REQUIREMENT: The listing is to be reproduced in full, with no character altered.

DATA SUPPLIED:
○ ○ ○

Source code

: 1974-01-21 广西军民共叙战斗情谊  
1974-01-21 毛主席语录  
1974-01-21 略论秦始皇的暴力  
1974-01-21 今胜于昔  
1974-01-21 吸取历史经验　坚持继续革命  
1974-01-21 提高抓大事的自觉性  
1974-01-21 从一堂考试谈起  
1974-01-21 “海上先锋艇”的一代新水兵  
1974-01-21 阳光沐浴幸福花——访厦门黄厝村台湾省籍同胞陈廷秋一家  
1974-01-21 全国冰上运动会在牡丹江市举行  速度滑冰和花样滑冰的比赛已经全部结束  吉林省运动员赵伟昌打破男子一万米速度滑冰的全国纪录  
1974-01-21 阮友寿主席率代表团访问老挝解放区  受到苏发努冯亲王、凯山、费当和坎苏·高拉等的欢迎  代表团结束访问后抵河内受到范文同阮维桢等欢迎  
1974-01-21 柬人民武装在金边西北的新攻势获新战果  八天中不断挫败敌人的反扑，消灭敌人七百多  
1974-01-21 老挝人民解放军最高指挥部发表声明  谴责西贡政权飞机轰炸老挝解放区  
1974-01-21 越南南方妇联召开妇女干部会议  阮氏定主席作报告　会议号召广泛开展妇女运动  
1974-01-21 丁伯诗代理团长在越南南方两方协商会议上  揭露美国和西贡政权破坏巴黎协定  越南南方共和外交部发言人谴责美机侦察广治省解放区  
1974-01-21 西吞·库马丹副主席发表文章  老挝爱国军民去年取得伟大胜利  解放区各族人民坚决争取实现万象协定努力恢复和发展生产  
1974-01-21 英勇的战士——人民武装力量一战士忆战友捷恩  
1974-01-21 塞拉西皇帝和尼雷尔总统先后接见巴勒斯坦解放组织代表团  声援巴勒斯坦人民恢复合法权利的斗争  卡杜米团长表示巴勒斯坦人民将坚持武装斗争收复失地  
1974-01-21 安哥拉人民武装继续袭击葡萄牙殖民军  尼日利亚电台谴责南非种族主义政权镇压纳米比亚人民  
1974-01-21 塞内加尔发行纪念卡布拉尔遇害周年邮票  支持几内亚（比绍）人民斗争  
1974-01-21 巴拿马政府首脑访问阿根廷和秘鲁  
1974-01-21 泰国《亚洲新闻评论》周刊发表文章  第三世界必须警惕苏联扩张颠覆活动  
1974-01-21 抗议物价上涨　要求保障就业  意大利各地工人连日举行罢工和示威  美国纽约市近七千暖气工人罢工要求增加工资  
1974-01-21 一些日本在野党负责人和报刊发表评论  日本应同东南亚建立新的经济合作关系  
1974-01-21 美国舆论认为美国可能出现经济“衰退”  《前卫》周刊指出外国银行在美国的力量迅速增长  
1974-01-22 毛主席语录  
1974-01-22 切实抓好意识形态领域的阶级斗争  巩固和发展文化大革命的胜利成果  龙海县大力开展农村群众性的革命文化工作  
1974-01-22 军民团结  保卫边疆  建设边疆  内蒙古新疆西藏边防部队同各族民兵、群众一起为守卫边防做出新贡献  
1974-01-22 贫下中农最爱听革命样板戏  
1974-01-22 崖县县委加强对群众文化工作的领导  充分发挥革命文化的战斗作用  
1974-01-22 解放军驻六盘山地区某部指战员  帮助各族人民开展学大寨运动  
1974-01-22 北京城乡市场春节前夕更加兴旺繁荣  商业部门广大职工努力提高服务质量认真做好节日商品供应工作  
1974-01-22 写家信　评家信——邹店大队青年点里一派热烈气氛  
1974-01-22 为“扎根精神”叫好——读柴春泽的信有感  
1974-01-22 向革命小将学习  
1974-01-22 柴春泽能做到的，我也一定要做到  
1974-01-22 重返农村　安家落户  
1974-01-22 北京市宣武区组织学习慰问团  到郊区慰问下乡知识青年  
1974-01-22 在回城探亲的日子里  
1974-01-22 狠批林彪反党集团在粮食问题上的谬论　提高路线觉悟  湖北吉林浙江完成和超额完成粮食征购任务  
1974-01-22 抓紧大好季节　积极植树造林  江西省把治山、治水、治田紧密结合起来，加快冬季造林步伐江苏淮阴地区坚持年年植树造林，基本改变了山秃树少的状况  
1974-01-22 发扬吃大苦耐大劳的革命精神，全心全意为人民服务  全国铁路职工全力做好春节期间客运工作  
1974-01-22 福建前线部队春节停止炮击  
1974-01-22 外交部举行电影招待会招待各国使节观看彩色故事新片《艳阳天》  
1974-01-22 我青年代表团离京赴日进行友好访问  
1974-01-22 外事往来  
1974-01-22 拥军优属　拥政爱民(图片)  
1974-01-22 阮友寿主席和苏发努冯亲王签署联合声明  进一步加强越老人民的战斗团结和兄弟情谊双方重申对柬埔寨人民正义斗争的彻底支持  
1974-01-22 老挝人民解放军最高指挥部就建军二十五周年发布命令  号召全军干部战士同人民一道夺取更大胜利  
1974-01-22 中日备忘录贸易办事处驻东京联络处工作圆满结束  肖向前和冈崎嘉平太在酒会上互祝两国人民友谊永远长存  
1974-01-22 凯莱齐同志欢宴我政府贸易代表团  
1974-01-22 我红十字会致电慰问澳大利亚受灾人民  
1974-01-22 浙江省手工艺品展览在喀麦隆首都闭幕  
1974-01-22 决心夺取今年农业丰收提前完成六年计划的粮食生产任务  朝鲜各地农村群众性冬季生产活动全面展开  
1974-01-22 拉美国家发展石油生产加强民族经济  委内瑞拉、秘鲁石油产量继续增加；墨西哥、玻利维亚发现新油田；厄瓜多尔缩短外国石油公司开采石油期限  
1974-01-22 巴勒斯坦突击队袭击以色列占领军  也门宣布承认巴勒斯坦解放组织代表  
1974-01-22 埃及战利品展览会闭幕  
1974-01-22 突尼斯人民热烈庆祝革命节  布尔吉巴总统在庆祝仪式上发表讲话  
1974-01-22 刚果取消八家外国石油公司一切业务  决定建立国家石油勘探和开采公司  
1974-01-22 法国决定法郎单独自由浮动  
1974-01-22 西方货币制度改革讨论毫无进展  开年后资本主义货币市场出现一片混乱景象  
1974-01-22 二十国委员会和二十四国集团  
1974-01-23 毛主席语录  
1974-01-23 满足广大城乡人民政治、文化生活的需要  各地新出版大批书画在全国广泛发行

○ ○ ○

THE ANSWER:
Source code

: 1974-01-21 广西军民共叙战斗情谊  
1974-01-21 毛主席语录  
1974-01-21 略论秦始皇的暴力  
1974-01-21 今胜于昔  
1974-01-21 吸取历史经验　坚持继续革命  
1974-01-21 提高抓大事的自觉性  
1974-01-21 从一堂考试谈起  
1974-01-21 “海上先锋艇”的一代新水兵  
1974-01-21 阳光沐浴幸福花——访厦门黄厝村台湾省籍同胞陈廷秋一家  
1974-01-21 全国冰上运动会在牡丹江市举行  速度滑冰和花样滑冰的比赛已经全部结束  吉林省运动员赵伟昌打破男子一万米速度滑冰的全国纪录  
1974-01-21 阮友寿主席率代表团访问老挝解放区  受到苏发努冯亲王、凯山、费当和坎苏·高拉等的欢迎  代表团结束访问后抵河内受到范文同阮维桢等欢迎  
1974-01-21 柬人民武装在金边西北的新攻势获新战果  八天中不断挫败敌人的反扑，消灭敌人七百多  
1974-01-21 老挝人民解放军最高指挥部发表声明  谴责西贡政权飞机轰炸老挝解放区  
1974-01-21 越南南方妇联召开妇女干部会议  阮氏定主席作报告　会议号召广泛开展妇女运动  
1974-01-21 丁伯诗代理团长在越南南方两方协商会议上  揭露美国和西贡政权破坏巴黎协定  越南南方共和外交部发言人谴责美机侦察广治省解放区  
1974-01-21 西吞·库马丹副主席发表文章  老挝爱国军民去年取得伟大胜利  解放区各族人民坚决争取实现万象协定努力恢复和发展生产  
1974-01-21 英勇的战士——人民武装力量一战士忆战友捷恩  
1974-01-21 塞拉西皇帝和尼雷尔总统先后接见巴勒斯坦解放组织代表团  声援巴勒斯坦人民恢复合法权利的斗争  卡杜米团长表示巴勒斯坦人民将坚持武装斗争收复失地  
1974-01-21 安哥拉人民武装继续袭击葡萄牙殖民军  尼日利亚电台谴责南非种族主义政权镇压纳米比亚人民  
1974-01-21 塞内加尔发行纪念卡布拉尔遇害周年邮票  支持几内亚（比绍）人民斗争  
1974-01-21 巴拿马政府首脑访问阿根廷和秘鲁  
1974-01-21 泰国《亚洲新闻评论》周刊发表文章  第三世界必须警惕苏联扩张颠覆活动  
1974-01-21 抗议物价上涨　要求保障就业  意大利各地工人连日举行罢工和示威  美国纽约市近七千暖气工人罢工要求增加工资  
1974-01-21 一些日本在野党负责人和报刊发表评论  日本应同东南亚建立新的经济合作关系  
1974-01-21 美国舆论认为美国可能出现经济“衰退”  《前卫》周刊指出外国银行在美国的力量迅速增长  
1974-01-22 毛主席语录  
1974-01-22 切实抓好意识形态领域的阶级斗争  巩固和发展文化大革命的胜利成果  龙海县大力开展农村群众性的革命文化工作  
1974-01-22 军民团结  保卫边疆  建设边疆  内蒙古新疆西藏边防部队同各族民兵、群众一起为守卫边防做出新贡献  
1974-01-22 贫下中农最爱听革命样板戏  
1974-01-22 崖县县委加强对群众文化工作的领导  充分发挥革命文化的战斗作用  
1974-01-22 解放军驻六盘山地区某部指战员  帮助各族人民开展学大寨运动  
1974-01-22 北京城乡市场春节前夕更加兴旺繁荣  商业部门广大职工努力提高服务质量认真做好节日商品供应工作  
1974-01-22 写家信　评家信——邹店大队青年点里一派热烈气氛  
1974-01-22 为“扎根精神”叫好——读柴春泽的信有感  
1974-01-22 向革命小将学习  
1974-01-22 柴春泽能做到的，我也一定要做到  
1974-01-22 重返农村　安家落户  
1974-01-22 北京市宣武区组织学习慰问团  到郊区慰问下乡知识青年  
1974-01-22 在回城探亲的日子里  
1974-01-22 狠批林彪反党集团在粮食问题上的谬论　提高路线觉悟  湖北吉林浙江完成和超额完成粮食征购任务  
1974-01-22 抓紧大好季节　积极植树造林  江西省把治山、治水、治田紧密结合起来，加快冬季造林步伐江苏淮阴地区坚持年年植树造林，基本改变了山秃树少的状况  
1974-01-22 发扬吃大苦耐大劳的革命精神，全心全意为人民服务  全国铁路职工全力做好春节期间客运工作  
1974-01-22 福建前线部队春节停止炮击  
1974-01-22 外交部举行电影招待会招待各国使节观看彩色故事新片《艳阳天》  
1974-01-22 我青年代表团离京赴日进行友好访问  
1974-01-22 外事往来  
1974-01-22 拥军优属　拥政爱民(图片)  
1974-01-22 阮友寿主席和苏发努冯亲王签署联合声明  进一步加强越老人民的战斗团结和兄弟情谊双方重申对柬埔寨人民正义斗争的彻底支持  
1974-01-22 老挝人民解放军最高指挥部就建军二十五周年发布命令  号召全军干部战士同人民一道夺取更大胜利  
1974-01-22 中日备忘录贸易办事处驻东京联络处工作圆满结束  肖向前和冈崎嘉平太在酒会上互祝两国人民友谊永远长存  
1974-01-22 凯莱齐同志欢宴我政府贸易代表团  
1974-01-22 我红十字会致电慰问澳大利亚受灾人民  
1974-01-22 浙江省手工艺品展览在喀麦隆首都闭幕  
1974-01-22 决心夺取今年农业丰收提前完成六年计划的粮食生产任务  朝鲜各地农村群众性冬季生产活动全面展开  
1974-01-22 拉美国家发展石油生产加强民族经济  委内瑞拉、秘鲁石油产量继续增加；墨西哥、玻利维亚发现新油田；厄瓜多尔缩短外国石油公司开采石油期限  
1974-01-22 巴勒斯坦突击队袭击以色列占领军  也门宣布承认巴勒斯坦解放组织代表  
1974-01-22 埃及战利品展览会闭幕  
1974-01-22 突尼斯人民热烈庆祝革命节  布尔吉巴总统在庆祝仪式上发表讲话  
1974-01-22 刚果取消八家外国石油公司一切业务  决定建立国家石油勘探和开采公司  
1974-01-22 法国决定法郎单独自由浮动  
1974-01-22 西方货币制度改革讨论毫无进展  开年后资本主义货币市场出现一片混乱景象  
1974-01-22 二十国委员会和二十四国集团  
1974-01-23 毛主席语录  
1974-01-23 满足广大城乡人民政治、文化生活的需要  各地新出版大批书画在全国广泛发行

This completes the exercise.